### Data to use
◆ ◆ ◆ ◆

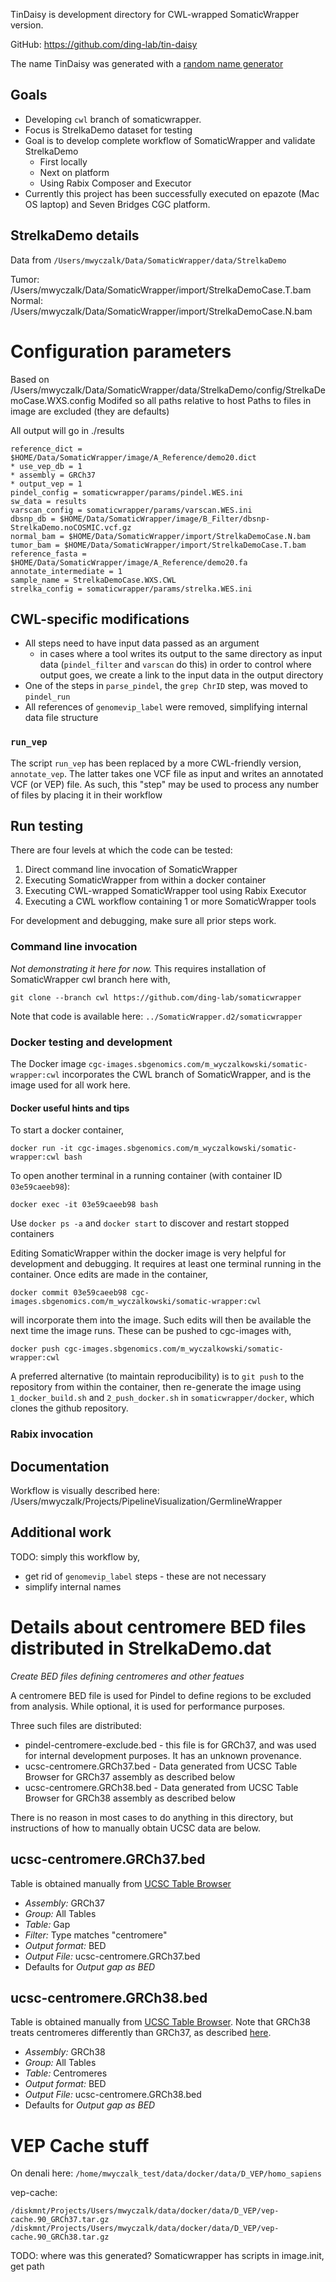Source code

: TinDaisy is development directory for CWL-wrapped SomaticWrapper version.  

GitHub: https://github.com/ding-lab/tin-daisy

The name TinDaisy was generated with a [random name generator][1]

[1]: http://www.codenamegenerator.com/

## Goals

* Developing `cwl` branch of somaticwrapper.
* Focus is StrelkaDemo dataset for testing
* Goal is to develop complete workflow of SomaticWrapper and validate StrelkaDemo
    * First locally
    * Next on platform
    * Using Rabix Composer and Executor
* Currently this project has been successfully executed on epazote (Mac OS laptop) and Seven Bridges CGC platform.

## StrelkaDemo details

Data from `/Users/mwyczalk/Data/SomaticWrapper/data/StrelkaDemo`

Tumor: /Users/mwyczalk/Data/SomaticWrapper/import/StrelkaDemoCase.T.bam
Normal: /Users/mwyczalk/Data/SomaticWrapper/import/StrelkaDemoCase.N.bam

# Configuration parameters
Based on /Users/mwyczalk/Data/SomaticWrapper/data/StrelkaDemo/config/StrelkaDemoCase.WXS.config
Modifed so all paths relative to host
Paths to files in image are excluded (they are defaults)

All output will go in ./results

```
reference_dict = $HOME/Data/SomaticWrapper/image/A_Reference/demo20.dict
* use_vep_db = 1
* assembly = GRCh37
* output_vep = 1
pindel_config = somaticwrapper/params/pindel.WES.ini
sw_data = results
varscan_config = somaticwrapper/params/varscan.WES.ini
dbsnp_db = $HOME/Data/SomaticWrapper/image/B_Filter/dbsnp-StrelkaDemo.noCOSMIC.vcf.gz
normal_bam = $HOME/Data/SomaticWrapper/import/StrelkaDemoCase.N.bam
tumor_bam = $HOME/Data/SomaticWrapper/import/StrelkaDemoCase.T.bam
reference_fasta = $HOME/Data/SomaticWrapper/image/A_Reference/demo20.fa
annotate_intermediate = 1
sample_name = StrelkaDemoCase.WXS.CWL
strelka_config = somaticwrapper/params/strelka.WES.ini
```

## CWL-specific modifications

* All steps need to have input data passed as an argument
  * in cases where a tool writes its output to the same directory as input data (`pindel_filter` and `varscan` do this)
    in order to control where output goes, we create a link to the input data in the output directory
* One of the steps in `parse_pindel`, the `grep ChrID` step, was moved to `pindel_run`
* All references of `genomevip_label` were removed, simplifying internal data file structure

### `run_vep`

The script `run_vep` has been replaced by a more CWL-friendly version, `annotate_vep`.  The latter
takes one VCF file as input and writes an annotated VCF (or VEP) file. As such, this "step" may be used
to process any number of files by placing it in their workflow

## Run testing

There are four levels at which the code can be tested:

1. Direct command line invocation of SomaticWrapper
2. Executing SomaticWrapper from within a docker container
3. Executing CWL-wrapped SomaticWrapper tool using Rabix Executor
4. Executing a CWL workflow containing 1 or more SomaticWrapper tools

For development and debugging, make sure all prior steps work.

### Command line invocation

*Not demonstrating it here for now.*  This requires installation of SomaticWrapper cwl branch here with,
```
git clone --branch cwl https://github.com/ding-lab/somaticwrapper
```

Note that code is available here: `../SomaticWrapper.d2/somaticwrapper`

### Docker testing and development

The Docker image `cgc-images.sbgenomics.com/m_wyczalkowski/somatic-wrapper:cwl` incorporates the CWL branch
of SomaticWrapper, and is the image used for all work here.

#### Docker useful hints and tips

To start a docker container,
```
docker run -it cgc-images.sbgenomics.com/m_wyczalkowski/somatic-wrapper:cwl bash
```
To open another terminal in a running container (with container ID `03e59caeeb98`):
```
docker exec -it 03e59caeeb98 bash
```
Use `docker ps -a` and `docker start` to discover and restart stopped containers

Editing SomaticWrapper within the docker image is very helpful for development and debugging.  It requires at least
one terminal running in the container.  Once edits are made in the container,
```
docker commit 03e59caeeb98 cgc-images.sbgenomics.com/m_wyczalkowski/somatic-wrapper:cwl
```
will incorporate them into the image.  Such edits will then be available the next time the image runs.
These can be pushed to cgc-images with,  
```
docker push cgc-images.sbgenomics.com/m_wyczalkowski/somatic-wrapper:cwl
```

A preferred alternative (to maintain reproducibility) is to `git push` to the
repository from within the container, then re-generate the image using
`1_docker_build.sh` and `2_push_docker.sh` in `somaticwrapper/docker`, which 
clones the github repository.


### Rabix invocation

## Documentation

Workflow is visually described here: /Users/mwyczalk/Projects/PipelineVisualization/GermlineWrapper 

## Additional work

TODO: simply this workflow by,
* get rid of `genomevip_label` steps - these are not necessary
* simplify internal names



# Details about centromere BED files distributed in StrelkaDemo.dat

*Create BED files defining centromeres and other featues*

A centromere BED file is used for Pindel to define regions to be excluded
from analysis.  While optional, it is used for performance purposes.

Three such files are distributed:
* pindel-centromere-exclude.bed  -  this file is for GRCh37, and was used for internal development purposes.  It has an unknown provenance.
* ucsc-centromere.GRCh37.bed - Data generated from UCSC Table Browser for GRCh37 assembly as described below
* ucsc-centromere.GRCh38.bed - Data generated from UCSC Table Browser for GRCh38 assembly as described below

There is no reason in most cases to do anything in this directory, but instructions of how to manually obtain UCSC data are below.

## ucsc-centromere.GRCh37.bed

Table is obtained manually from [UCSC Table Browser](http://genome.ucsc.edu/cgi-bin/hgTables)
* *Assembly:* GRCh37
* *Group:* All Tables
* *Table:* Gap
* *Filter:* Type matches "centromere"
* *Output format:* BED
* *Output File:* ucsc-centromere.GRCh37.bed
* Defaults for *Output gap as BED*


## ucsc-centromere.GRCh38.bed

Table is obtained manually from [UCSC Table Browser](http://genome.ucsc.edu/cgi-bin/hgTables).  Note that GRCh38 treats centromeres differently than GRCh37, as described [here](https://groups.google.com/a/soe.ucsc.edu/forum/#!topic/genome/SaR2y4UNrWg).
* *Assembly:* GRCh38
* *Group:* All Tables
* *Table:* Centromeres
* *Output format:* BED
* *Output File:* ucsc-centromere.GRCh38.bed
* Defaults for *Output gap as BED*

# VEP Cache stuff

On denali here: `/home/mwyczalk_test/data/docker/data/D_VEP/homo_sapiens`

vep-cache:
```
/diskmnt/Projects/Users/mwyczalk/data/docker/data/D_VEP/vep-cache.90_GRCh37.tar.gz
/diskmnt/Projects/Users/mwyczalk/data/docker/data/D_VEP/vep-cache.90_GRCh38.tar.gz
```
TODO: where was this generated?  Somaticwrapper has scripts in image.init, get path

◆ ◆ ◆ ◆

### What needs to be done
Quote the preceding records in their entirety, excluding every picture.

### Solved exercise
Source code

: TinDaisy is development directory for CWL-wrapped SomaticWrapper version.  

GitHub: https://github.com/ding-lab/tin-daisy

The name TinDaisy was generated with a [random name generator][1]

[1]: http://www.codenamegenerator.com/

## Goals

* Developing `cwl` branch of somaticwrapper.
* Focus is StrelkaDemo dataset for testing
* Goal is to develop complete workflow of SomaticWrapper and validate StrelkaDemo
    * First locally
    * Next on platform
    * Using Rabix Composer and Executor
* Currently this project has been successfully executed on epazote (Mac OS laptop) and Seven Bridges CGC platform.

## StrelkaDemo details

Data from `/Users/mwyczalk/Data/SomaticWrapper/data/StrelkaDemo`

Tumor: /Users/mwyczalk/Data/SomaticWrapper/import/StrelkaDemoCase.T.bam
Normal: /Users/mwyczalk/Data/SomaticWrapper/import/StrelkaDemoCase.N.bam

# Configuration parameters
Based on /Users/mwyczalk/Data/SomaticWrapper/data/StrelkaDemo/config/StrelkaDemoCase.WXS.config
Modifed so all paths relative to host
Paths to files in image are excluded (they are defaults)

All output will go in ./results

```
reference_dict = $HOME/Data/SomaticWrapper/image/A_Reference/demo20.dict
* use_vep_db = 1
* assembly = GRCh37
* output_vep = 1
pindel_config = somaticwrapper/params/pindel.WES.ini
sw_data = results
varscan_config = somaticwrapper/params/varscan.WES.ini
dbsnp_db = $HOME/Data/SomaticWrapper/image/B_Filter/dbsnp-StrelkaDemo.noCOSMIC.vcf.gz
normal_bam = $HOME/Data/SomaticWrapper/import/StrelkaDemoCase.N.bam
tumor_bam = $HOME/Data/SomaticWrapper/import/StrelkaDemoCase.T.bam
reference_fasta = $HOME/Data/SomaticWrapper/image/A_Reference/demo20.fa
annotate_intermediate = 1
sample_name = StrelkaDemoCase.WXS.CWL
strelka_config = somaticwrapper/params/strelka.WES.ini
```

## CWL-specific modifications

* All steps need to have input data passed as an argument
  * in cases where a tool writes its output to the same directory as input data (`pindel_filter` and `varscan` do this)
    in order to control where output goes, we create a link to the input data in the output directory
* One of the steps in `parse_pindel`, the `grep ChrID` step, was moved to `pindel_run`
* All references of `genomevip_label` were removed, simplifying internal data file structure

### `run_vep`

The script `run_vep` has been replaced by a more CWL-friendly version, `annotate_vep`.  The latter
takes one VCF file as input and writes an annotated VCF (or VEP) file. As such, this "step" may be used
to process any number of files by placing it in their workflow

## Run testing

There are four levels at which the code can be tested:

1. Direct command line invocation of SomaticWrapper
2. Executing SomaticWrapper from within a docker container
3. Executing CWL-wrapped SomaticWrapper tool using Rabix Executor
4. Executing a CWL workflow containing 1 or more SomaticWrapper tools

For development and debugging, make sure all prior steps work.

### Command line invocation

*Not demonstrating it here for now.*  This requires installation of SomaticWrapper cwl branch here with,
```
git clone --branch cwl https://github.com/ding-lab/somaticwrapper
```

Note that code is available here: `../SomaticWrapper.d2/somaticwrapper`

### Docker testing and development

The Docker image `cgc-images.sbgenomics.com/m_wyczalkowski/somatic-wrapper:cwl` incorporates the CWL branch
of SomaticWrapper, and is the image used for all work here.

#### Docker useful hints and tips

To start a docker container,
```
docker run -it cgc-images.sbgenomics.com/m_wyczalkowski/somatic-wrapper:cwl bash
```
To open another terminal in a running container (with container ID `03e59caeeb98`):
```
docker exec -it 03e59caeeb98 bash
```
Use `docker ps -a` and `docker start` to discover and restart stopped containers

Editing SomaticWrapper within the docker image is very helpful for development and debugging.  It requires at least
one terminal running in the container.  Once edits are made in the container,
```
docker commit 03e59caeeb98 cgc-images.sbgenomics.com/m_wyczalkowski/somatic-wrapper:cwl
```
will incorporate them into the image.  Such edits will then be available the next time the image runs.
These can be pushed to cgc-images with,  
```
docker push cgc-images.sbgenomics.com/m_wyczalkowski/somatic-wrapper:cwl
```

A preferred alternative (to maintain reproducibility) is to `git push` to the
repository from within the container, then re-generate the image using
`1_docker_build.sh` and `2_push_docker.sh` in `somaticwrapper/docker`, which 
clones the github repository.


### Rabix invocation

## Documentation

Workflow is visually described here: /Users/mwyczalk/Projects/PipelineVisualization/GermlineWrapper 

## Additional work

TODO: simply this workflow by,
* get rid of `genomevip_label` steps - these are not necessary
* simplify internal names



# Details about centromere BED files distributed in StrelkaDemo.dat

*Create BED files defining centromeres and other featues*

A centromere BED file is used for Pindel to define regions to be excluded
from analysis.  While optional, it is used for performance purposes.

Three such files are distributed:
* pindel-centromere-exclude.bed  -  this file is for GRCh37, and was used for internal development purposes.  It has an unknown provenance.
* ucsc-centromere.GRCh37.bed - Data generated from UCSC Table Browser for GRCh37 assembly as described below
* ucsc-centromere.GRCh38.bed - Data generated from UCSC Table Browser for GRCh38 assembly as described below

There is no reason in most cases to do anything in this directory, but instructions of how to manually obtain UCSC data are below.

## ucsc-centromere.GRCh37.bed

Table is obtained manually from [UCSC Table Browser](http://genome.ucsc.edu/cgi-bin/hgTables)
* *Assembly:* GRCh37
* *Group:* All Tables
* *Table:* Gap
* *Filter:* Type matches "centromere"
* *Output format:* BED
* *Output File:* ucsc-centromere.GRCh37.bed
* Defaults for *Output gap as BED*


## ucsc-centromere.GRCh38.bed

Table is obtained manually from [UCSC Table Browser](http://genome.ucsc.edu/cgi-bin/hgTables).  Note that GRCh38 treats centromeres differently than GRCh37, as described [here](https://groups.google.com/a/soe.ucsc.edu/forum/#!topic/genome/SaR2y4UNrWg).
* *Assembly:* GRCh38
* *Group:* All Tables
* *Table:* Centromeres
* *Output format:* BED
* *Output File:* ucsc-centromere.GRCh38.bed
* Defaults for *Output gap as BED*

# VEP Cache stuff

On denali here: `/home/mwyczalk_test/data/docker/data/D_VEP/homo_sapiens`

vep-cache:
```
/diskmnt/Projects/Users/mwyczalk/data/docker/data/D_VEP/vep-cache.90_GRCh37.tar.gz
/diskmnt/Projects/Users/mwyczalk/data/docker/data/D_VEP/vep-cache.90_GRCh38.tar.gz
```
TODO: where was this generated?  Somaticwrapper has scripts in image.init, get path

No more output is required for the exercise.